A survey by CFO magazine of 131 companies suggests that these changes will accelerate if FASB gets its way. This is good news for those who think that options contributed to the excesses of the 1990s. But there are reasons to doubt that expensing of options will magically produce better alignment between executive pay and shareholder wealth. That is because the basic governance problems that allowed compensation committees to dole out questionable incentives to managers still exist. Unless boards show true independence, there's a good chance that top managers will continue to receive pay that isn't tightly hitched to performance, and that shareholders will once again be left paying the consequences.

The Trouble with Options
When stock options first took off in the early 1990s, many investors greeted them as the answer to a long-standing problem: how to make managers act like owners without rewarding them even if they botched the job. Compensation committees embraced options for another reason: granting them incurred no charge to earnings.

But fixed-price options created perverse incentives. Because there are no restrictions on when an executive can unload options upon vesting, they invite steps to fuel a short-term rise in stock price, even if the decision doesn't make long-term sense.
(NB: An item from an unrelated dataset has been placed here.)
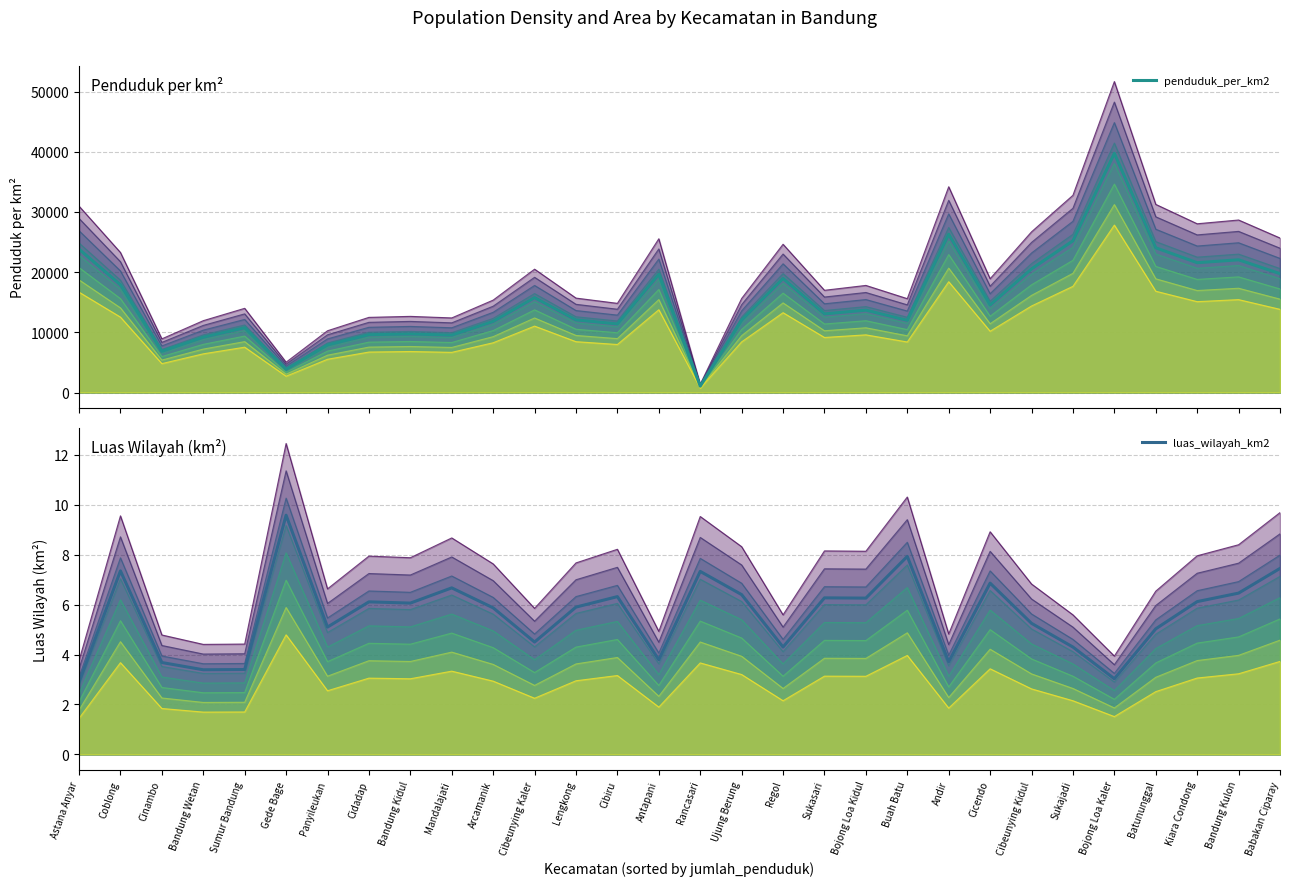

What is the label of the 18th point from the right?

Lengkong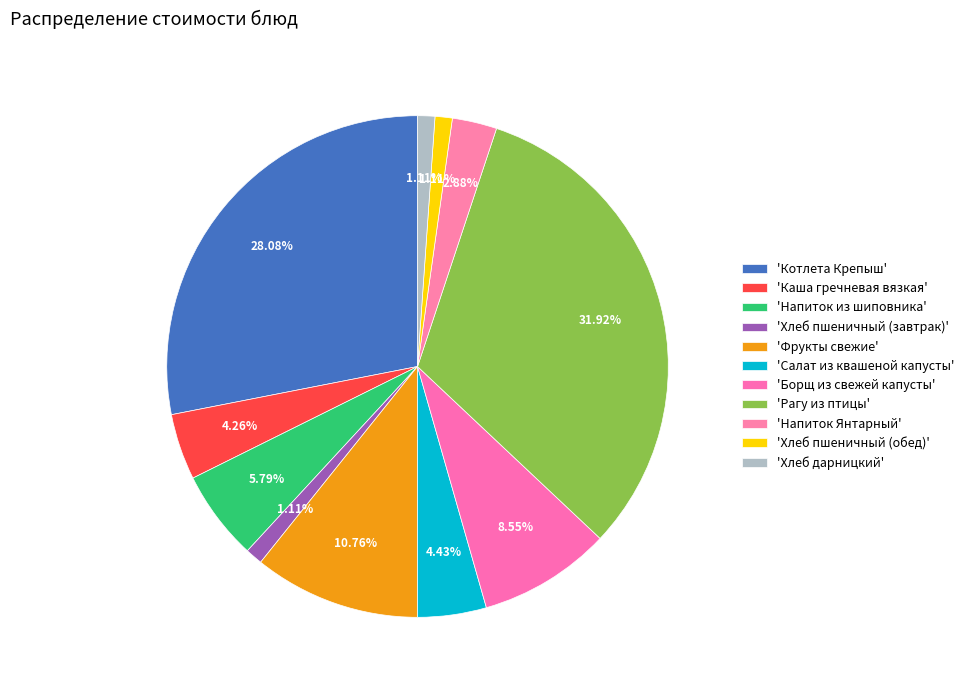

Count the number of slices in the pie.

11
CFO found that 23 percent of finance executives at public companies think stock options have led to such actions at their companies.

A number of academic studies have established a link between options and earnings manipulation. One new paper, by Jap Efendi, Anup Srivastava, and Edward P. Swanson of Texas A&M University, shows that the likelihood of an accounting restatement is higher at companies where CEOs have large holdings of in-the-money options. The study also found that these CEOs realized more cash from their options in the two years preceding a restatement than did their counterparts in other firms.

Options are also inefficient. Research shows that employees value options at a small fraction of their Black-Scholes value, because of the possibility that they will vest underwater. "You might have to give managers a lot of options to make them feel as well off as they would if they were paid in cash or stock," says Jesse M. Fried, a professor of law at the University of California, Berkeley. "From the board's perspective, these options might seem free, but you're actually taking a lot of money out of shareholders' pockets to pay employees."

Change Is Coming
By taking some of the luster off options, the expensing rule will help alleviate these problems. Our survey shows that under expensing, companies would continue to move away from options and increase their use of virtually all other forms of compensation.

For example, while the proportion of companies granting options would drop from 87 percent to 71 percent, the percentage using performance-vesting equity would rise from 35 percent to 47 percent, and the proportion using restricted stock would go from 66 percent to 75 percent. Companies also expect to use more stock-option substitutes, such as stock appreciation rights (SARs) and phantom stock. One reason: both pay executives for stock-price appreciation without causing as much dilution. If an employee has 100 options and the share price rises from $5 to $10, he'll make $500. With an SAR or a phantom stock, the company would just settle that spread by giving the employee 50 shares of stock — 50 fewer than would be needed with options.

Performance shares have long been a favorite of shareholder activists. More often discussed than actually used, this is a type of equity that vests only when the company has achieved certain goals. While companies are generally secretive about their long-term hurdles, our survey shows that internal measures of financial performance — including profits, revenue, and return on capital employed — are the most common. Others require that the company's share price outperform some benchmark, such as a peer-group index or the S&P 500.